Be aware that your original method is actually O(#words2) time and thus will not work on large datasets of perhaps more than 10000 words.
groupby one-liner:
One of the most elegant weirdest use cases I've ever seen for itertools.groupby:
>>> [list(v) for k,v in groupby(sorted(words,key=sorted),sorted)]
[['cat', 'act'], ['wer', 'erw']]
defaultdict three-liner:
Using collections.defaultdict, you can do:
anagrams = defaultdict(list)
for w in words:
anagrams[tuple(sorted(w))].append(w)
As for If doing it your original way without any imports, you can emulate collections.defaultdict as follows:
anagrams = {}
for w in words:
key = tuple(sorted(w))
anagrams.setdefault(key,[]).append(w)
example:
>>> anagrams
{('e', 'r', 'w'): ['wer', 'erw'], ('a', 'c', 't'): ['cat', 'act']}
(Also written up in whi's answer.)
map-reduce:
This problem is also the poster child for map-reduce, where the reduction key you use is the sorted letters (or more efficiently, a hash). This will allow you to massively parallelize the problem.
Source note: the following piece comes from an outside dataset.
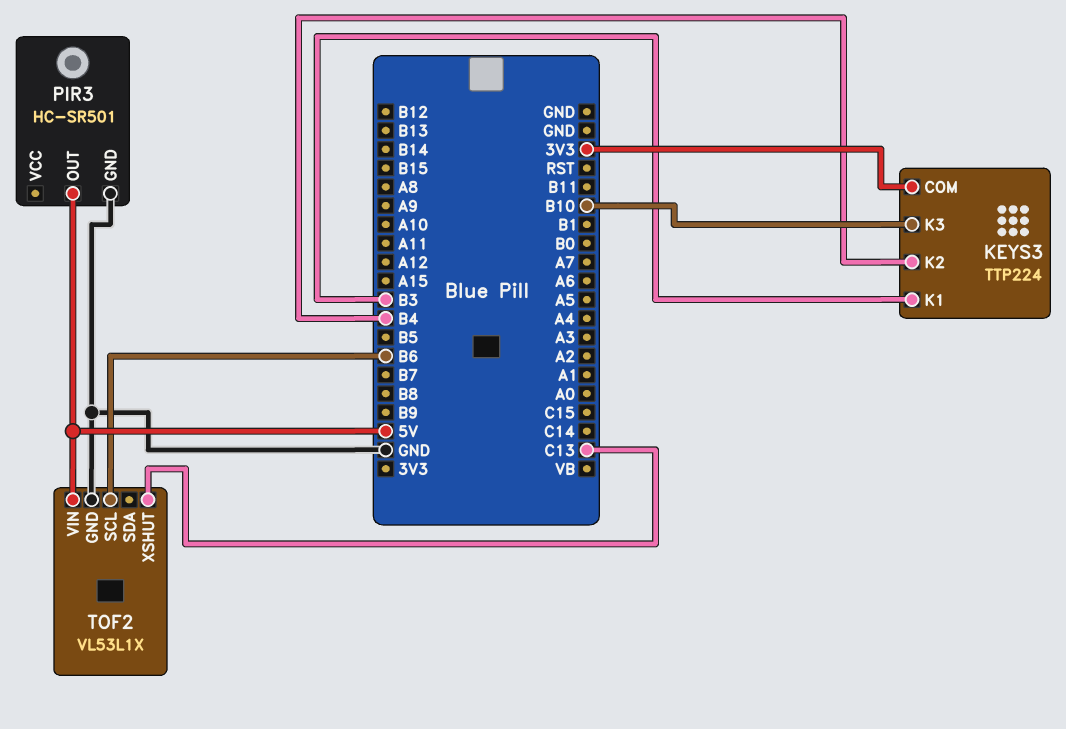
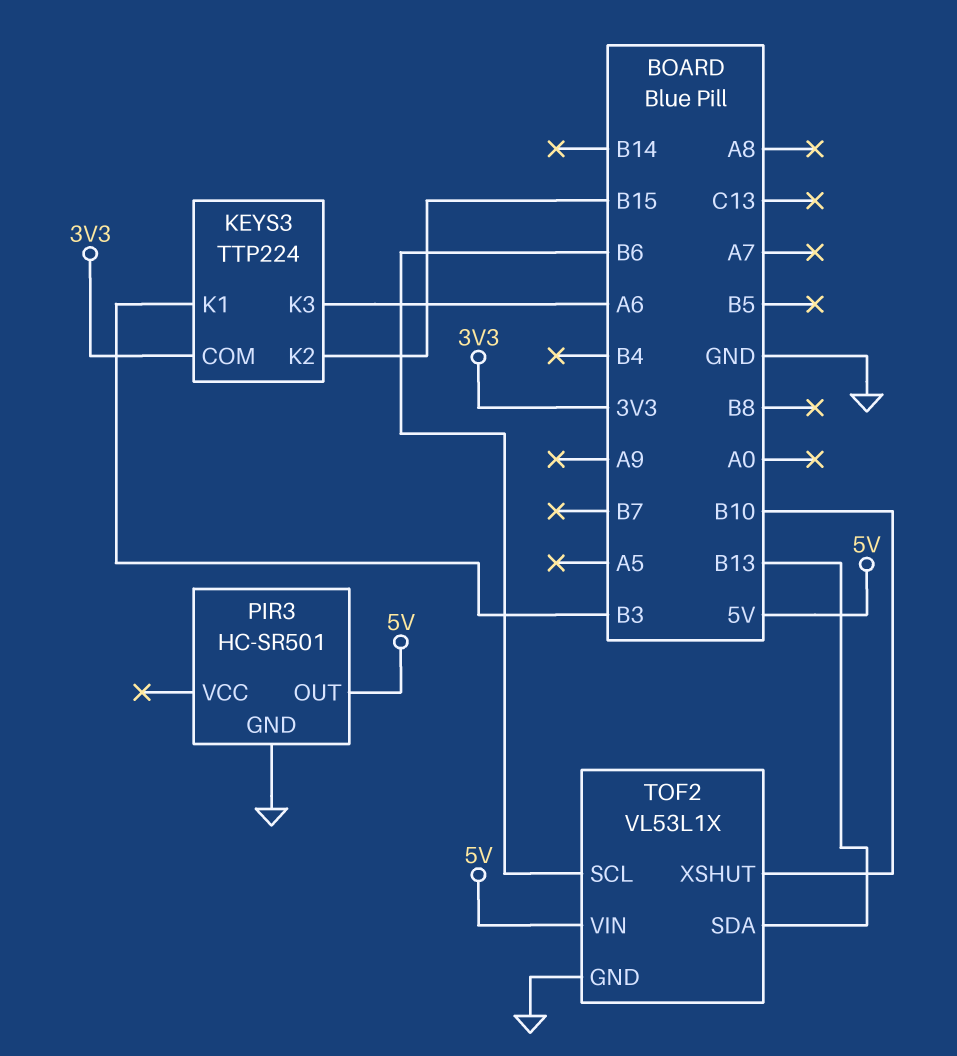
KEYS3 pin K2: B4 -> B15
KEYS3 pin K3: B10 -> A6
TOF2 pin SDA: none -> B13
TOF2 pin XSHUT: C13 -> B10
If we assume the length of words is bounded, the groupby solution is O(#words log(#words)), while the hash solution is expected O(#words). In the unlikely event the length of words is arbitrary in length, sorting (O(length log(length)) per word) is less efficient than using an order-agnostic hash of the letters (O(length) per word). Sadly, collections.Counter is not hashable so you'd have to write your own.